I can’t in good conscience continue to work for Reuters given their betrayal of journalists in Gaza and culpability in the assassination of 245 our colleagues. pic.twitter.com/WO6tjHqDIU
— Valerie Zink (@valeriezink) August 26, 2025
Les journalistes ciblés par Israël : des victimes collatérales selon Reuters
Valerie Zink a condamné la réaction de Reuters au meurtre de son propre personnel. Le caméraman Hossam al-Masri figurait parmi les vingt personnes tuées lors d’une frappe israélienne contre l’hôpital Nasser. Zink a décrit cette attaque comme une « double frappe » : une première frappe sur un site civil, suivie d’une seconde visant des médecins, des secouristes et des journalistes.
Reuters ne protège pas ses journalistes, au contraire
Elle a cité le cas d’Anas al-Sharif, correspondant d’Al Jazeera, lauréat du prix Pulitzer, tué avec son équipe à Gaza le 10 août. « Reuters a choisi de publier l’affirmation totalement infondée d’Israël selon laquelle Al-Sharif était un agent du Hamas – un mensonge parmi d’innombrables que des médias comme Reuters ont consciencieusement répété et véhiculé. » Elle a accusé Reuters d’avoir abandonné al-Sharif, même après qu’il leur a valu le prix Pulitzer.
« lls ne se sont pas sentis obligés de prendre sa défense lorsque les forces israéliennes l’ont placé sur une liste noire… ou lorsqu’il a demandé protection après qu’un porte-parole israélien l’a publiquement menacé. lls ne se sont pas sentis obligésde rendre compte honnêtement de sa mort lorsqu’il a été traqué et tué quelques semaines plus tard », a déclaré Valerie Zink.
Des mots interdits dans les titres
Selon le média Declassified, des employés de l’agence, souhaitant rester anonymes pour éviter des représailles, ont mené une étude interne approfondie sur 499 articles publiés entre le 7 octobre et le 14 novembre 2023 concernant l’offensive israélienne à Gaza.

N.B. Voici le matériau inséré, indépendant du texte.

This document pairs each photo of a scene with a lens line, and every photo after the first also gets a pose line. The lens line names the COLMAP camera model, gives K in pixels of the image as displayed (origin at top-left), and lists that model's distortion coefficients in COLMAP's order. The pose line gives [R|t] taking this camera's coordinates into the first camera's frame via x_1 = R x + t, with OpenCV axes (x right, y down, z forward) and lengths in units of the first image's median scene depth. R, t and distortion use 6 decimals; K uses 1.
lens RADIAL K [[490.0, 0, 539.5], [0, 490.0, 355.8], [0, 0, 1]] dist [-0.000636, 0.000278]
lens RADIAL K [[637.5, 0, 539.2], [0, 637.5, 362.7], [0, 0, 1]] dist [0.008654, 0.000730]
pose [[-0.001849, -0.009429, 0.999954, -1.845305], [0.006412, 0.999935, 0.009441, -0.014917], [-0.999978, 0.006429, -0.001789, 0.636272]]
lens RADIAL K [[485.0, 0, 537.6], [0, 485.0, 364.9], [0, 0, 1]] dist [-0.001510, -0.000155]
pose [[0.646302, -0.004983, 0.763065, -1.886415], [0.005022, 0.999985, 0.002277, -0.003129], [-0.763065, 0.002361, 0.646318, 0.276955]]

Les résultats de cette analyse montrent une allocation disproportionnée des ressources journalistiques en faveur des événements affectant les Israéliens par rapport aux Palestiniens.
Les journalistes ont également critiqué l’usage limité de certains termes, comme “génocide”, ainsi que l’interdiction d’utiliser le terme “Palestine” dans les titres ou articles.

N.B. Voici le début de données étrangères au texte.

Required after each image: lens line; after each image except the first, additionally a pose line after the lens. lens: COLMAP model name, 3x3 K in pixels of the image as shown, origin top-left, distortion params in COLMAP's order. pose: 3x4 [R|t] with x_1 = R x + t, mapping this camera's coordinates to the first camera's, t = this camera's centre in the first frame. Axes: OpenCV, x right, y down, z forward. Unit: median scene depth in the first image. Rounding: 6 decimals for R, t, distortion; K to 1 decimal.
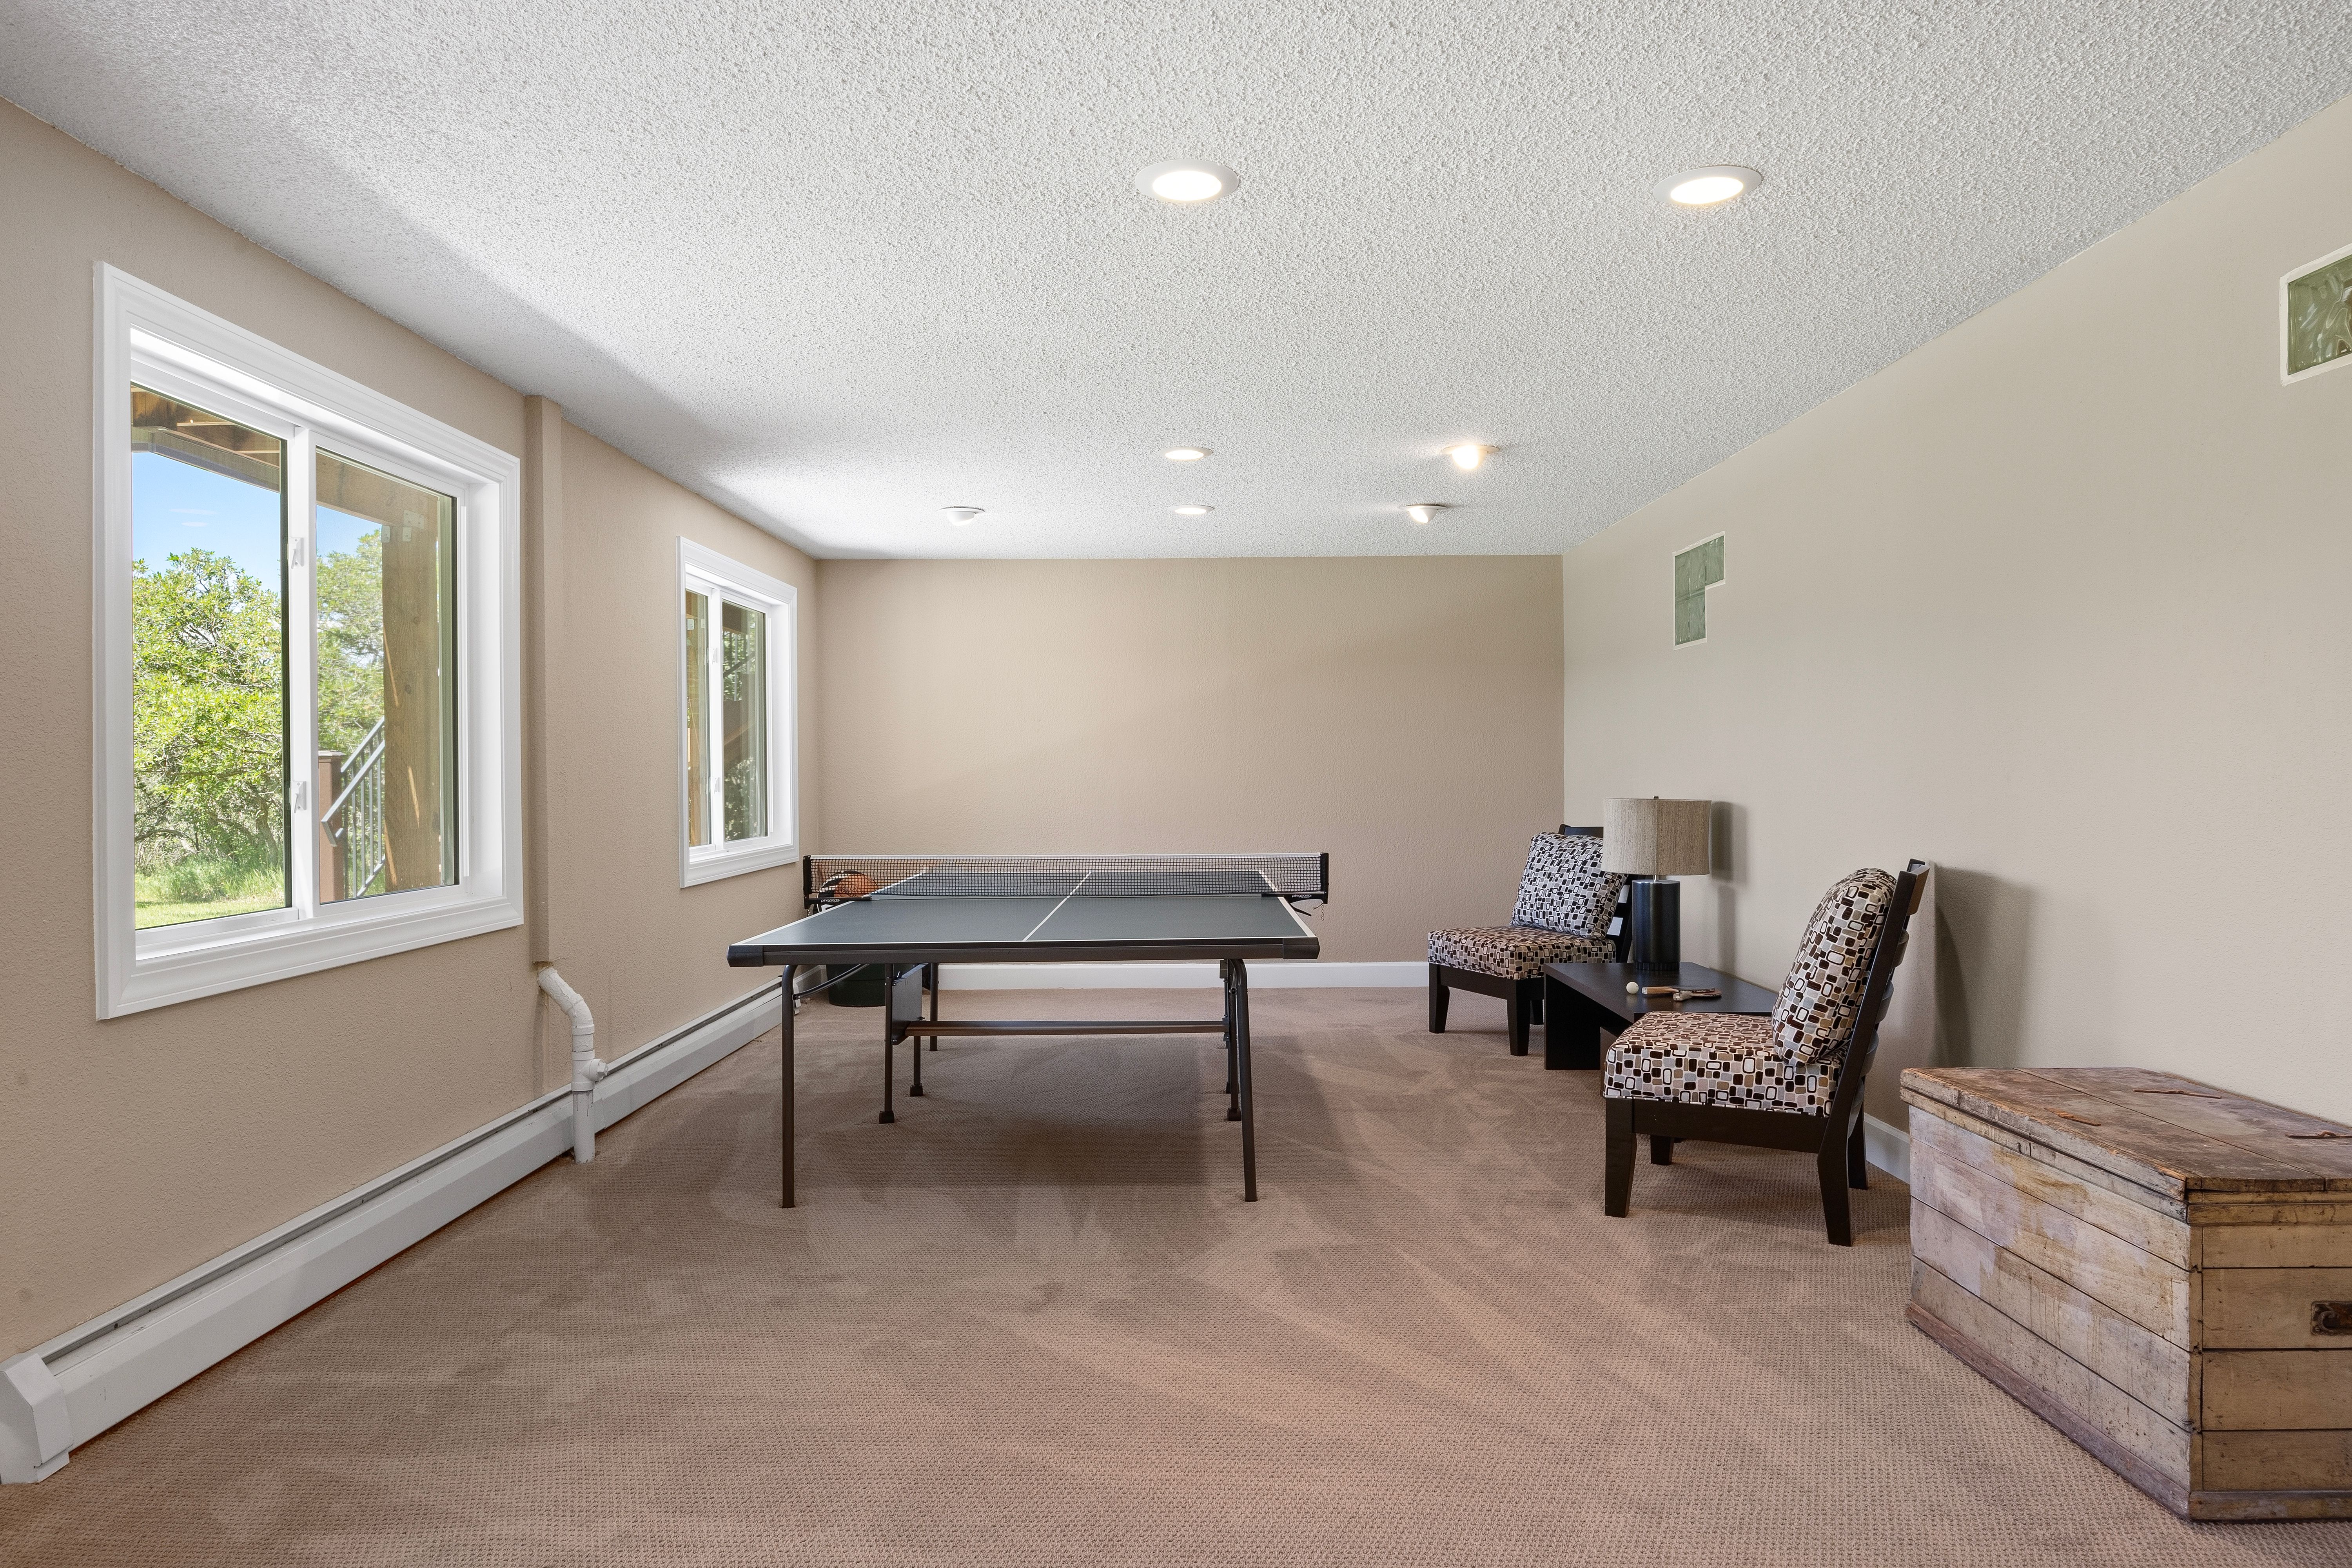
lens RADIAL K [[1474.6, 0, 1178.0], [0, 1474.6, 787.2], [0, 0, 1]] dist [-0.006697, -0.002788]
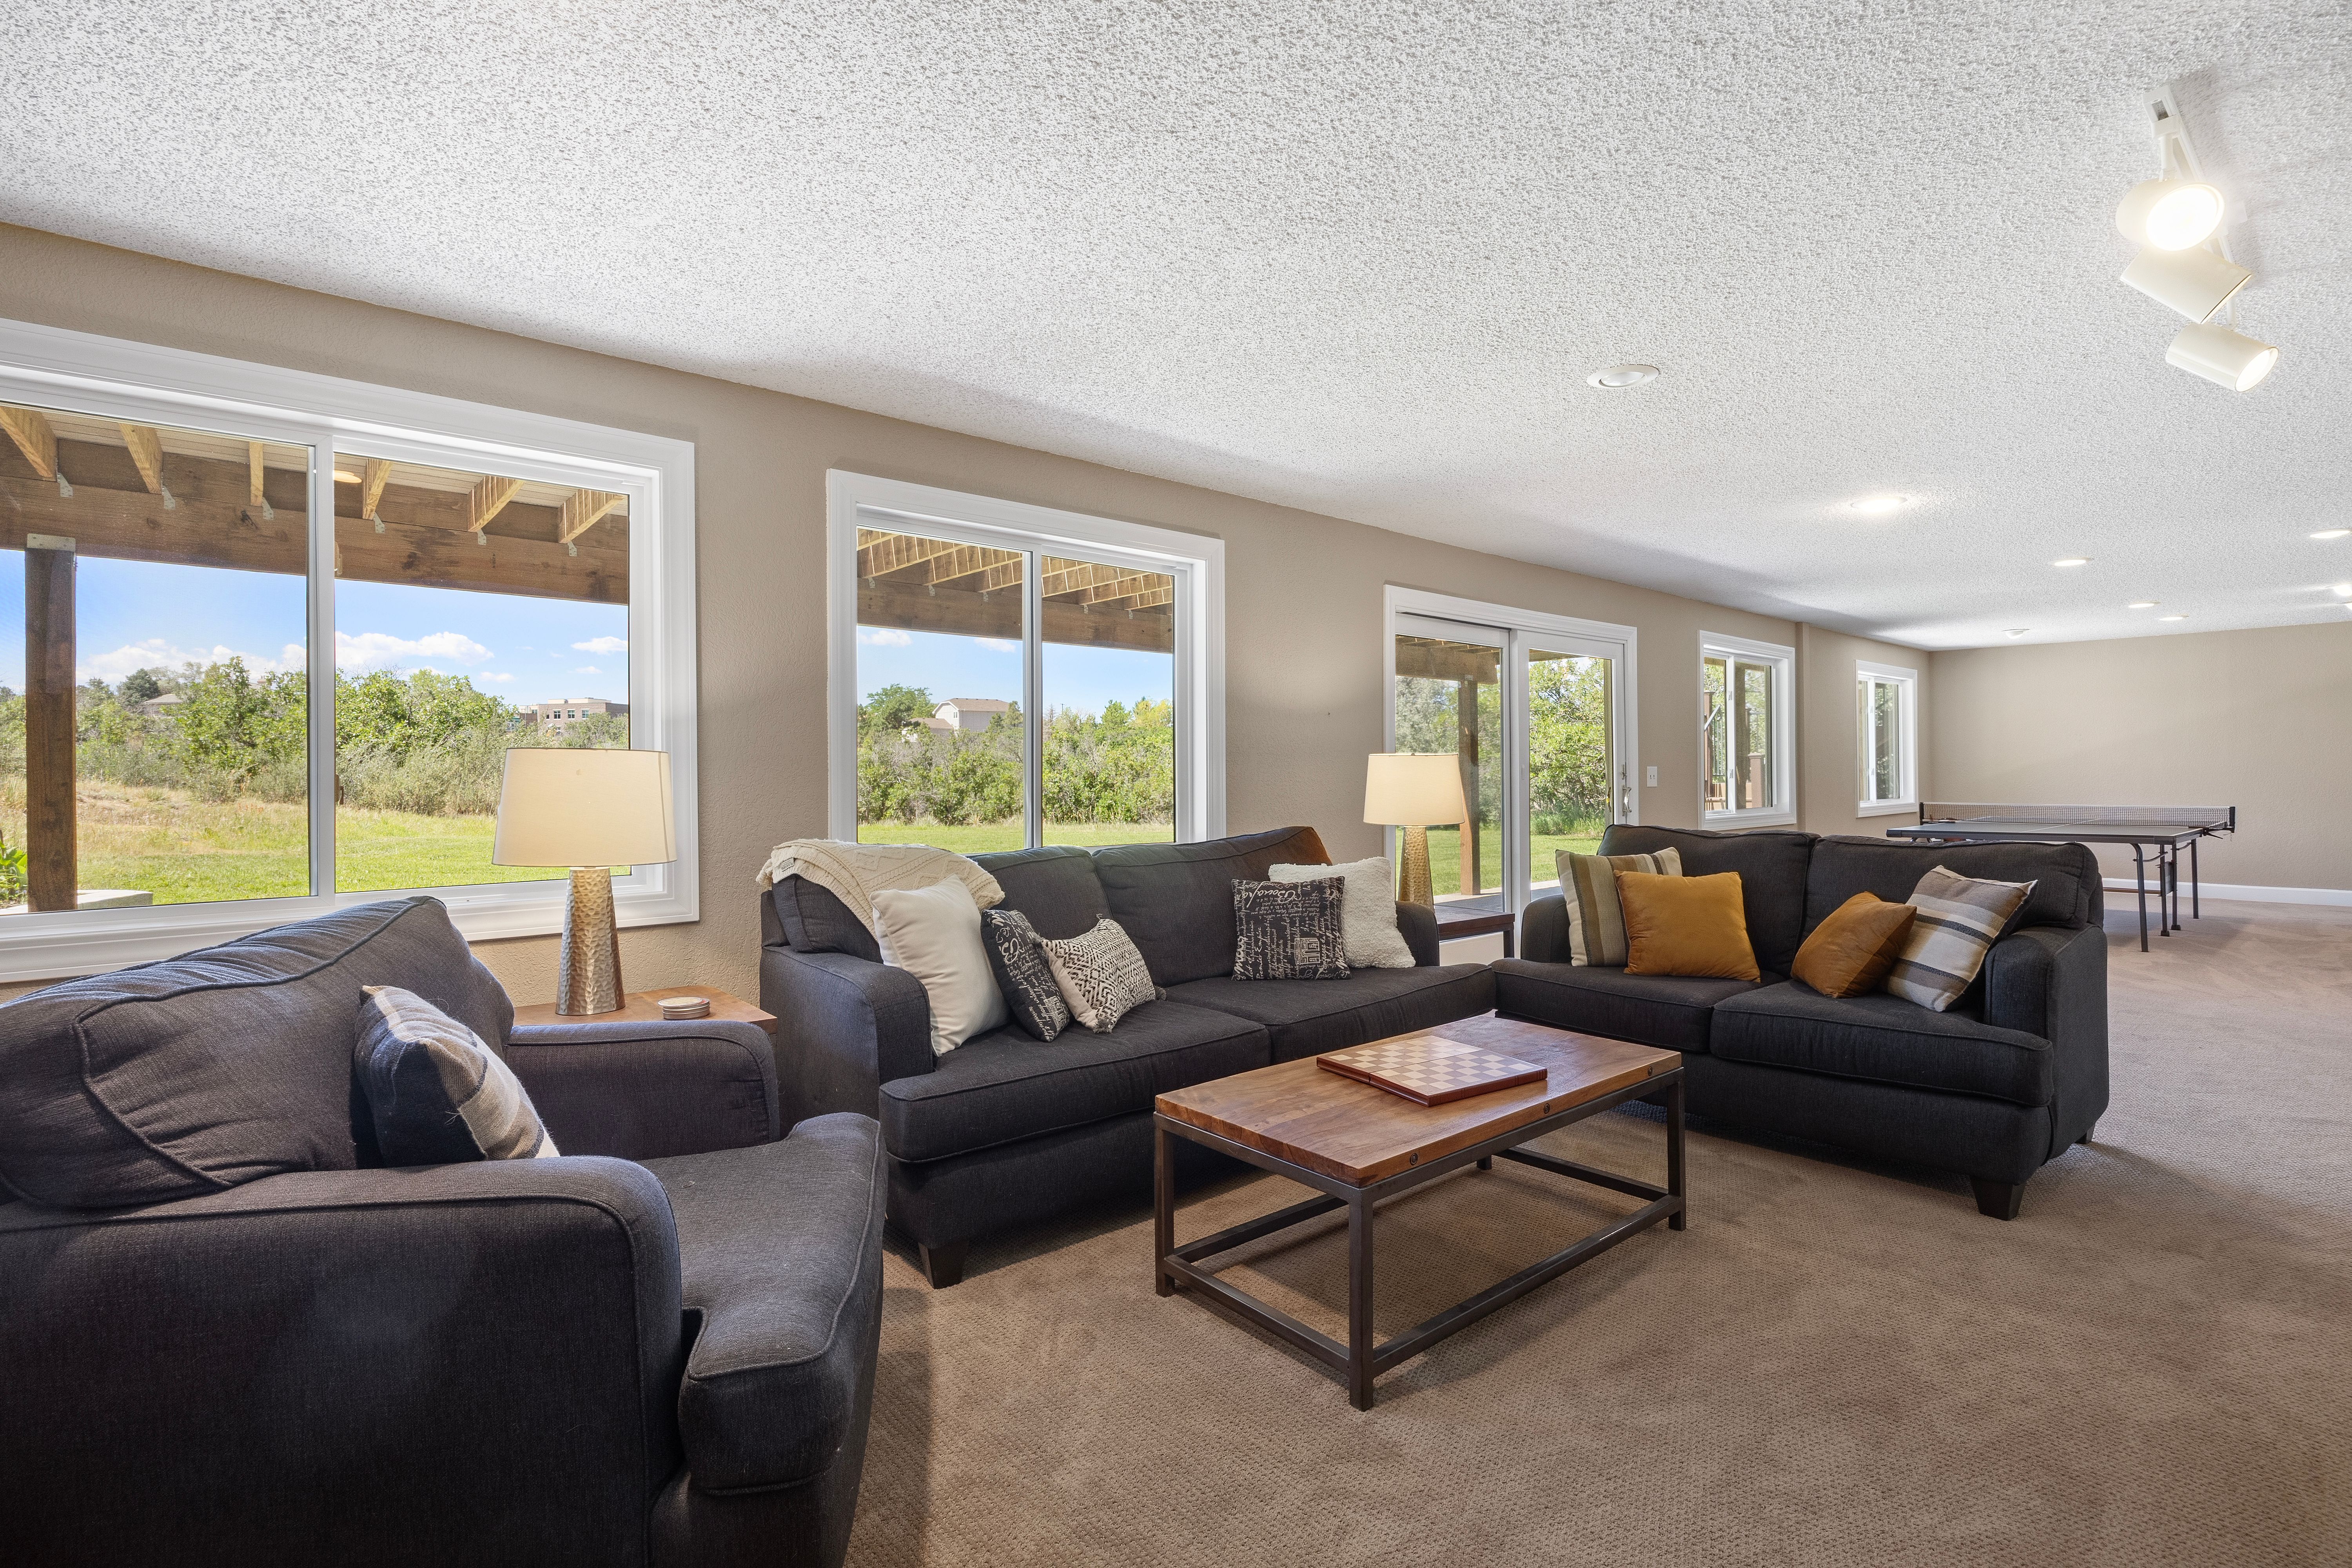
lens RADIAL K [[1097.4, 0, 1173.2], [0, 1097.4, 774.8], [0, 0, 1]] dist [-0.005141, -0.000512]
pose [[0.657199, -0.001116, -0.753717, 0.214231], [-0.000197, 0.999999, -0.001652, 0.006944], [0.753717, 0.001234, 0.657198, -0.799965]]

Appel à la rébellion médiatique
En rompant avec ce système vicié, Valerie Zink n’offre pas seulement une leçon de courage ; elle lance un défi à ses pairs encore enchaînés par la peur ou l’opportunisme, les invitant à briser les chaînes d’une information asservie. Que ce geste inspire une vague de défections, car dans cette ère de mensonges institutionnalisés, seule une telle insoumission peut espérer restaurer un semblant de dignité à un métier souillé par la lâcheté collective.